A ces gens qui nous répètent à longueur d’émissions et de colonnes que leur non est un oui déguisé et qu’ils ne refusent l’Europe que pour mieux l’embrasser et adorer, à ces providentialistes à la petite semaine qui jouent sur les vieux réflexes, non seulement de la peur, mais du progressisme spontané qui nous a si longtemps tenu lieu d’espérance, il faudrait pouvoir annoncer la nouvelle : « ne vous retournez pas, camarades ! l’avenir progressiste est passé, pour de bon, derrière vous ! ».
Où ai-je lu que la façon d’entrer dans une époque compte moins que la façon d’en sortir ? Peut-être Morand.

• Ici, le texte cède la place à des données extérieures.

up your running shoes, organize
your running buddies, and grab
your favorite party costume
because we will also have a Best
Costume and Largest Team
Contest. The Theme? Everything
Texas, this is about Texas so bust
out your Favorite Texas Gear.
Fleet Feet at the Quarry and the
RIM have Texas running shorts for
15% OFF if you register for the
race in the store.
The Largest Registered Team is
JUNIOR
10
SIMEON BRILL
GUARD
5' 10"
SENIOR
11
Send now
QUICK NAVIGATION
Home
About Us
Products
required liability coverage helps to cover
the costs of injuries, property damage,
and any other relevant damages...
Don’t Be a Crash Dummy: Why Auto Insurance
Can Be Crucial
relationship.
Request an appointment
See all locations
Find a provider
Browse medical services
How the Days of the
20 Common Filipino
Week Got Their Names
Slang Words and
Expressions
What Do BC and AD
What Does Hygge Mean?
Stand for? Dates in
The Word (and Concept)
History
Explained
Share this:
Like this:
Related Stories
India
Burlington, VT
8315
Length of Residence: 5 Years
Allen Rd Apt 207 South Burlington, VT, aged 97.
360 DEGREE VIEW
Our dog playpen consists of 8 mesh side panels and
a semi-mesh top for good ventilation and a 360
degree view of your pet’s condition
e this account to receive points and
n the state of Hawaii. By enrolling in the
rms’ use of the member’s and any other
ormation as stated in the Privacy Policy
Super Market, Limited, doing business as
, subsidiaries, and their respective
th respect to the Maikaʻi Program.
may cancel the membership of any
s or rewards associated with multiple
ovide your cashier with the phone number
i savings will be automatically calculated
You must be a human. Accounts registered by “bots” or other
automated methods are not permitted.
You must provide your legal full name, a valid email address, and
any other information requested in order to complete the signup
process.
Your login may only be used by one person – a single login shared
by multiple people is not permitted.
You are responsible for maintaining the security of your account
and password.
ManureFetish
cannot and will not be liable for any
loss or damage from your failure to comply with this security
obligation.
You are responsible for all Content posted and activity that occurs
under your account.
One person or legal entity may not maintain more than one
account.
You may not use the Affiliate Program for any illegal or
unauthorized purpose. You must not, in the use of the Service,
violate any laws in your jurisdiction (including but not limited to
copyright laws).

Mes amis ont-ils perdu la tête ? Prendre la défense de Sébastien quand c’est Sébastien, et non plus Kader et David, que l’on agresse, très bien. Dire et répéter qu’un casseur reste un casseur quelle que soit la couleur de sa peau et quel que soit, surtout, le « malaise social » qu’il invoque, bravo. Mais de là à parler de « racisme », de là à réamorcer cette bombe sémantique qu’est la notion de « racisme anti-Blanc », de là à jouer avec des mots graves, lourds de sens et de sang, chargés de la douleur des siècles, il y a un pas dont je ne comprends pas qu’ils aient pu si allégrement le franchir. Une ratonnade est une ratonnade. Ce sont des hommes et des femmes concrets, concrètement torturés, assassinés, lynchés. C’est tout un appareillage policier, politique, philosophique, scientifique, qui s’appelle, en effet, le racisme et qui débouche sur des meurtres réels qui furent, parfois, des meurtres de masse. Confondre ceci et cela, mélanger la tradition du lynchage et une manif qui tourne mal, penser sous le même mot le tabassage odieux de « Sébastien » et les centaines de morts en pleine guerre d’Algérie, du 17 octobre 1961, amalgamer enfin francophobie et judéophobie en venant, comme Finkielkraut, nous raconter que la première « se répand » comme la seconde et ne « s’en distingue pas », tout cela est ahurissant et relève, dans le meilleur des cas, de la confusion intellectuelle. Attention, oui, amis. Renoncer à bien nommer les choses, c’est, vous le savez aussi bien que moi, ajouter au mal en ce monde. Galvauder les noms de la souffrance, c’est profaner la mémoire des victimes d’hier et se rendre impuissant à secourir celles d’aujourd’hui.